== To-do item ==
Carry none of the pictures over; write out the complete data exactly.

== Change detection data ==

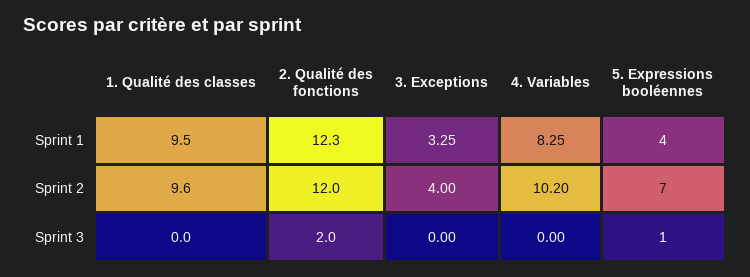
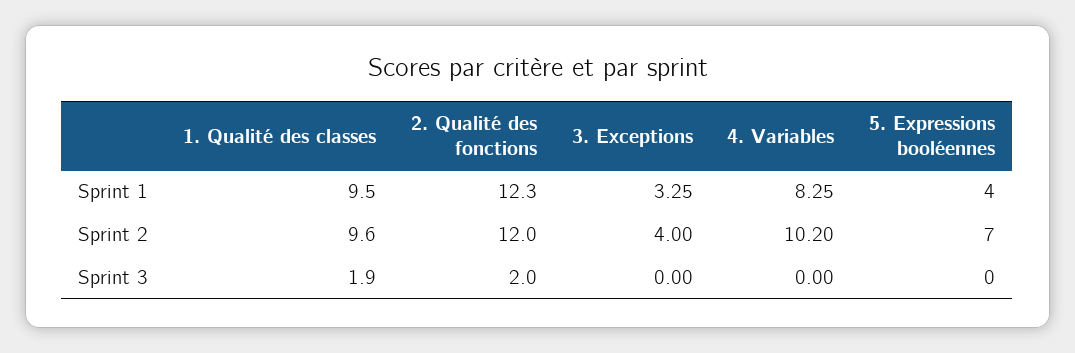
1. Qualité des classes, Sprint 3: 0 -> 1.9
5. Expressions booléennes, Sprint 3: 1 -> 0

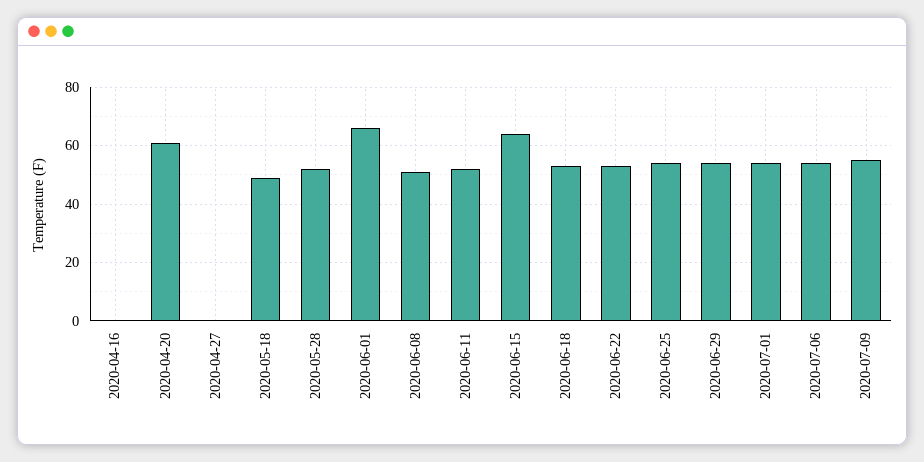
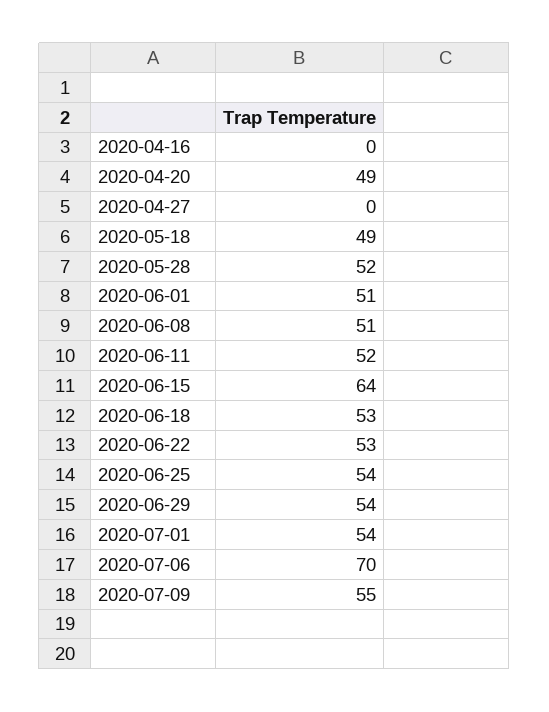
2020-04-20: 60 -> 49
2020-06-01: 65 -> 51
2020-07-06: 55 -> 70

== Response area ==
1. Qualité des classes, Sprint 3: 0 -> 1.9
5. Expressions booléennes, Sprint 3: 1 -> 0

2020-04-20: 60 -> 49
2020-06-01: 65 -> 51
2020-07-06: 55 -> 70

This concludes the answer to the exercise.